India said on Thursday that video conferencing software Zoom is “not a safe platform” and is joining other countries that have raised concerns about the security of an application that has become hugely popular worldwide during the coronavirus lock. US-based Zoom Video Communications Inc. has apologized for security flaws and says they are working to fix them. Issues included “Zoombombing” when uninvited users gatecrashed a video conference.
Taiwan and Germany have already curbed the use of Zoom, while Google banned the desktop version of business laptops this month. “Zoom is not a secure platform,” said the India Ministry of Interior’s Cyber Coordination Center (CyCord) in a 16-page opinion.
The government agency has also issued guidelines to prevent unauthorized users from performing malicious acts while using the tool. A Zoom spokesperson said the company was in talks with governments around the world and was “focused on providing the information they need to make informed decisions about their policies.”
The company’s founder and CEO, Eric Yuan, apologized earlier this month for what he called a deficiency in “the community – and our own – privacy and security expectations.” The company devoted resources to identifying and solving the problems, he added. Zoom has boomed since the onset of the virus outbreak, as millions of people use it to stay connected while isolating themselves. In March, about 200 million people used the system every day, up from 10 million last year.
“Before Zoom’s explosive growth, there were some important cybersecurity precautions that were overlooked,” said Logan Kipp, director of cybersecurity company SiteLock. “Stronger encryption methods should have been in place from the beginning and perhaps extra attention to third-party data sharing,” he said.
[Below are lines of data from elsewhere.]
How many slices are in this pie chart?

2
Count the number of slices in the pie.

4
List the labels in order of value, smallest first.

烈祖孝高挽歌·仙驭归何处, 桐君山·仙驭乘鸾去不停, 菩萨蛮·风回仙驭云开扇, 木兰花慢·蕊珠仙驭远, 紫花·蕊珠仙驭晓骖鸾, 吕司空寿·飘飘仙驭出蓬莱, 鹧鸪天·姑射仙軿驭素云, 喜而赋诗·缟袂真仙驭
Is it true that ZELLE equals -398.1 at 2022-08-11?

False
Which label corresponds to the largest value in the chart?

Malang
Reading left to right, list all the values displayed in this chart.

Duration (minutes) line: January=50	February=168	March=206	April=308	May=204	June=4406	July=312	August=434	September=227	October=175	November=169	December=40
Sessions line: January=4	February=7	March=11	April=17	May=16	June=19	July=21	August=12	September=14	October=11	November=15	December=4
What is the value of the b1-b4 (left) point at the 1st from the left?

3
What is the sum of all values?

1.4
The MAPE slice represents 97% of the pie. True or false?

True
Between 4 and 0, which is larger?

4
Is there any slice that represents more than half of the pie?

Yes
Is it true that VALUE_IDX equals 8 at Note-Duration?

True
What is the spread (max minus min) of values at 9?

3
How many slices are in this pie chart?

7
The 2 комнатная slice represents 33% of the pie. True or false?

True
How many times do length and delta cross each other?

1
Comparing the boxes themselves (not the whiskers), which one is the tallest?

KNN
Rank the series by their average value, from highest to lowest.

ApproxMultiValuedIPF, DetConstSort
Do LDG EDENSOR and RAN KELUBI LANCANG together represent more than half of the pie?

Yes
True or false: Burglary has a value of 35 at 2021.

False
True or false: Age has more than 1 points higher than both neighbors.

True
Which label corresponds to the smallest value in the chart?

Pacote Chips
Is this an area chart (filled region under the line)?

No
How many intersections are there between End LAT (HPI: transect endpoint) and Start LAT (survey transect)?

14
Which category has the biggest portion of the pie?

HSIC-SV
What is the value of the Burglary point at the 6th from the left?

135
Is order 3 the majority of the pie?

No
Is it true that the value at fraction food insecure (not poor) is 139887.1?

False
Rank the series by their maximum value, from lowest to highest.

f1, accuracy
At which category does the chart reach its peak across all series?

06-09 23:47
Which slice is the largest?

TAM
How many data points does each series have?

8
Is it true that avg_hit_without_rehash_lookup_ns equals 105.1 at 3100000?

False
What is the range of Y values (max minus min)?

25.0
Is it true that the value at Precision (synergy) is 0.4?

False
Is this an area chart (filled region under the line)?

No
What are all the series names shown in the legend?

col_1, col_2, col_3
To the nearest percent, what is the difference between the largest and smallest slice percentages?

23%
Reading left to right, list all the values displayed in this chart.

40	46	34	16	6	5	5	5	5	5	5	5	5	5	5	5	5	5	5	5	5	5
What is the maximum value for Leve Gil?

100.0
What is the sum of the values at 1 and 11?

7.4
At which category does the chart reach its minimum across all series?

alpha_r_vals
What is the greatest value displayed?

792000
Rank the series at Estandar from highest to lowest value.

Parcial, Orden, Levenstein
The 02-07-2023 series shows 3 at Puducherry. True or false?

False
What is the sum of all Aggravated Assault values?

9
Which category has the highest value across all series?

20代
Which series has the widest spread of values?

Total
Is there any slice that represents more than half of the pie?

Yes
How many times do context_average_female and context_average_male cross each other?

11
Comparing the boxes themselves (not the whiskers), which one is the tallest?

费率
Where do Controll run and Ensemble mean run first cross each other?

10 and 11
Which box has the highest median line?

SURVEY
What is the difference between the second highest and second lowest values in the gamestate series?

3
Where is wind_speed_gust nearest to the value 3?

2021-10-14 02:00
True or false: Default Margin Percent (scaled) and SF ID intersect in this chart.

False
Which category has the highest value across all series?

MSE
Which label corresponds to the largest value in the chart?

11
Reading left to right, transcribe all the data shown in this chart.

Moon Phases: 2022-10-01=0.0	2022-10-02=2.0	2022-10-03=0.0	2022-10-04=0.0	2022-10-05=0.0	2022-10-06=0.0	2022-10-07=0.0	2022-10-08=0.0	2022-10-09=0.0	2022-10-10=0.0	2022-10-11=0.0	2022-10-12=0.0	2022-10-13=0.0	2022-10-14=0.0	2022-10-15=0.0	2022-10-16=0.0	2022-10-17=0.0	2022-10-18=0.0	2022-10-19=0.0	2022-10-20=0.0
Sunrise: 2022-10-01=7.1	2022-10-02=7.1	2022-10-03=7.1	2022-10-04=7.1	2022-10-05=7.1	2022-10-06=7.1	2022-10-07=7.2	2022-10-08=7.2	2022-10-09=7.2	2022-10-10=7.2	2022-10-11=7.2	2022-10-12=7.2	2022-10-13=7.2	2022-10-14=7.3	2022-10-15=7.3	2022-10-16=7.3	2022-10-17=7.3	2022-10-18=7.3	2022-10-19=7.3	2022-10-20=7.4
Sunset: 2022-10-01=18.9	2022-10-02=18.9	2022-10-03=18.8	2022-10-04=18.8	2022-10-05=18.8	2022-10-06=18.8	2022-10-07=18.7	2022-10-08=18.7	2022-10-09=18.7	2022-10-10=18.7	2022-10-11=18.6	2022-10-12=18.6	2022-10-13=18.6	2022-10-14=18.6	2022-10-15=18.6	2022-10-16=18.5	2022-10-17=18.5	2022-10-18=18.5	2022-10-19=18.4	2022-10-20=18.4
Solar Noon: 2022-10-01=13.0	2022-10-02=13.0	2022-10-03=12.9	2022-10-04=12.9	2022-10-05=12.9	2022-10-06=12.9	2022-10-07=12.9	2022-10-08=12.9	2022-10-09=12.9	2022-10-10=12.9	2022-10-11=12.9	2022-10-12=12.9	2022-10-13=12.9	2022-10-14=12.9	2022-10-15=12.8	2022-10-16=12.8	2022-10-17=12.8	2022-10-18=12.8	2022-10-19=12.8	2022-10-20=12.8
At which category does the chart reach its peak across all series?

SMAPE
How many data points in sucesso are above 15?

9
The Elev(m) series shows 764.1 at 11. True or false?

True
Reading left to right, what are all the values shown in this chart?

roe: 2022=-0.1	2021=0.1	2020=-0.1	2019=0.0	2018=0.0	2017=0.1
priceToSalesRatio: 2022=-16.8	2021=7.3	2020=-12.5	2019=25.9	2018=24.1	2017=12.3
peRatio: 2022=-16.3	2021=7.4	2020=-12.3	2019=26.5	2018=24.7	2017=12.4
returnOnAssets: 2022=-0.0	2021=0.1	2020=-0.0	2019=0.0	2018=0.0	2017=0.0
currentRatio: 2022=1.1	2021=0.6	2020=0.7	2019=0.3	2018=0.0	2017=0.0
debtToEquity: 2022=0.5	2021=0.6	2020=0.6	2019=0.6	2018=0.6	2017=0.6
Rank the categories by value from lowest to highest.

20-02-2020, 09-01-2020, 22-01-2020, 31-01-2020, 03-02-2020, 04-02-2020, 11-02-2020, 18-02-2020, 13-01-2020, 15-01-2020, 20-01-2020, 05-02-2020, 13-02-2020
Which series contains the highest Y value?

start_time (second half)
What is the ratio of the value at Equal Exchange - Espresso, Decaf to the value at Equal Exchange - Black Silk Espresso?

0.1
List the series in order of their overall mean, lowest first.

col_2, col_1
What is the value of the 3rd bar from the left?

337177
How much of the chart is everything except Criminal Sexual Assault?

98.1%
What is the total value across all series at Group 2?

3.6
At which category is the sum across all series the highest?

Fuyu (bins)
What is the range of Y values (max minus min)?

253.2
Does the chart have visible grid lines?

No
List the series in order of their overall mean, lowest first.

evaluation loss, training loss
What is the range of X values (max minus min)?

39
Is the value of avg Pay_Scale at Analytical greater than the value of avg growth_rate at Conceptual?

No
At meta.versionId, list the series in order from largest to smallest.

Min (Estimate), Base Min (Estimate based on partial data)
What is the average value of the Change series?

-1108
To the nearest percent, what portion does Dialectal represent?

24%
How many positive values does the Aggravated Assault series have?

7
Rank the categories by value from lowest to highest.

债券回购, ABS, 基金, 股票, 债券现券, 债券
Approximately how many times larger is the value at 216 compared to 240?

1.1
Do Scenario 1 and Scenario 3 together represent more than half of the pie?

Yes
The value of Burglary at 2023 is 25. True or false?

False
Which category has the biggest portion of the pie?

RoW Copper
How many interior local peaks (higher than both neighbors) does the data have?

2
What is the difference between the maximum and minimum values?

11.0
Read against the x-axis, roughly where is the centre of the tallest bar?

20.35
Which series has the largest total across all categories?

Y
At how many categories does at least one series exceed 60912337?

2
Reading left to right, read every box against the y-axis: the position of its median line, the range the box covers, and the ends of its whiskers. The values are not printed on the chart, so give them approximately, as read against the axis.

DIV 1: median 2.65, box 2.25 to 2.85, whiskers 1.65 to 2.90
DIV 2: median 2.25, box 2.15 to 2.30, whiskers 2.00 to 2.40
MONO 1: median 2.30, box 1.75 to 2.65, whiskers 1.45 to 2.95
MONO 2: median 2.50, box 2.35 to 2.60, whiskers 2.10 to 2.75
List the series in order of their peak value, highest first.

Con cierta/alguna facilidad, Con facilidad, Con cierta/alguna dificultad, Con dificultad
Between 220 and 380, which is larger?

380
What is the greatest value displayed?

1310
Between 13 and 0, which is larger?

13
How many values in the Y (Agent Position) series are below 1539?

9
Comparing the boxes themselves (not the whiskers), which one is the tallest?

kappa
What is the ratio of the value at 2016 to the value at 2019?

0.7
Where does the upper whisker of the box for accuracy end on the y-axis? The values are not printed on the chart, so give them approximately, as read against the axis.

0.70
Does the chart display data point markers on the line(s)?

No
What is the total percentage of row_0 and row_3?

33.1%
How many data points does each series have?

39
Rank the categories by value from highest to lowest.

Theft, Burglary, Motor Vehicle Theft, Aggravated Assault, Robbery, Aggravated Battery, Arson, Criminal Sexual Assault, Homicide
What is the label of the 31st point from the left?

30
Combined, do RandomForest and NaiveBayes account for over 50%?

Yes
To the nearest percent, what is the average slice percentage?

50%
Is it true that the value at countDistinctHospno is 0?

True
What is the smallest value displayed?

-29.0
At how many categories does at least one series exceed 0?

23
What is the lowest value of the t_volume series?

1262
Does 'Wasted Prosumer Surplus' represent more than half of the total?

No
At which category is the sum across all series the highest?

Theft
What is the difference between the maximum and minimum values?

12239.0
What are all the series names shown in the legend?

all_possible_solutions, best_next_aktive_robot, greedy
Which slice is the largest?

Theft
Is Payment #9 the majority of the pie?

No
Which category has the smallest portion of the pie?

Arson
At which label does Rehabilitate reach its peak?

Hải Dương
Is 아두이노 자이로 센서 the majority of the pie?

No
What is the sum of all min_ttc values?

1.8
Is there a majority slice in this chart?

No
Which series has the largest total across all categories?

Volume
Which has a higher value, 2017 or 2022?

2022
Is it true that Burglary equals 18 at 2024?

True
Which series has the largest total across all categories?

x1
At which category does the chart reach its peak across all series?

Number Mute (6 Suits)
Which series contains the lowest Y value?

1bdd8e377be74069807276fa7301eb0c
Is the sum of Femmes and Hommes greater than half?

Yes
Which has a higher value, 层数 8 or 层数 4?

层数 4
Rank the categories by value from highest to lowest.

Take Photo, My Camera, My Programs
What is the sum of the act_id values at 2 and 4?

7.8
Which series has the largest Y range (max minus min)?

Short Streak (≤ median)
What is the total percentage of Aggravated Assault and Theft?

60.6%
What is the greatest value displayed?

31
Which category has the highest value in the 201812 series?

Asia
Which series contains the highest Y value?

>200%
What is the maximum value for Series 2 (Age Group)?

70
Zoom’s mobile app saw a surge in downloads in India when the country enforced a nationwide blockade late last month to stem the spread of the corona virus. Even some Indian government officials have had discussions with industry executives to discuss coronavirus relief measures through Zoom. A media report this week said the Indian government advised its ministers not to use third-party software for sensitive meetings.
(This story has not been edited by staff and is automatically generated from a syndicated feed.)